I had a tiny bit of spotting for a day or two.  Then nothing.  About 5 days later, I started bleeding clots.  This happens to some women, whereas other women will have nothing.  It was upsetting, but there were no cramps with it (cramps and heavy bleeding can indicate that tissue was left behind).  I called my doctor, but she reassured me it was normal.  The clots stopped.  My HCG levels dropped.  Four weeks after the D&C, my HCG had finally dropped to negative, and a few days after that, I had a period.

The toughest part emotionally is that after a D&C (and this is true for natural or drug-induced miscarriage as well), your HCG plummets pretty quickly.  This sends your body into "hormone withdrawal" which in my case caused my clotty bleeding, but also caused me to get quite weepy over things that would not normally make me weepy.  It was even the subject of one of my first IF posts.  

This is just one woman's experience.  I know plenty of people who waited for a natural miscarriage and were happy they did, and I know plenty of people who had a drug-induced miscarriage and were happy they did.  There's no right or wrong answer here - just a shitty situation where we get to make a choice about how we want to handle it.  

In the end, I'm standing on the other side of this at 13w1d pregnant with a son.  I know it doesn't feel like it now, and it probably won't for quite awhile, but I really do believe that good things are ahead. For all of us.

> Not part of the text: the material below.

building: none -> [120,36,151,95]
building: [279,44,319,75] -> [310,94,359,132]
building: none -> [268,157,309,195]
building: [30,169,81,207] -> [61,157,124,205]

  1. It sounds like the anesthesiologist was amazing. Thinking of Adi.. and you.. and anyone who has ever suffered a loss.

    1. The anesthesiologist made the whole experience so much more bearable. I was really lucky that everyone there was very nice and understanding.

  2. Thanks for writing all this out, and thank you for all the love and support. I know your story has given me hope, and I hope it does for others, too.

    1. Hugs. I'm thinking of you and sending you all the positive vibes.

  3. Thanks for sharing your experience. So much of fear is the unknown and this information, although sad, can be very comforting.

    1. I know for me, reading other women's stories online and also having my sister (who had a D&C after her miscarriage) reassure me, made me feel so much better. You're absolutely right that so much of the fear is of the unknown.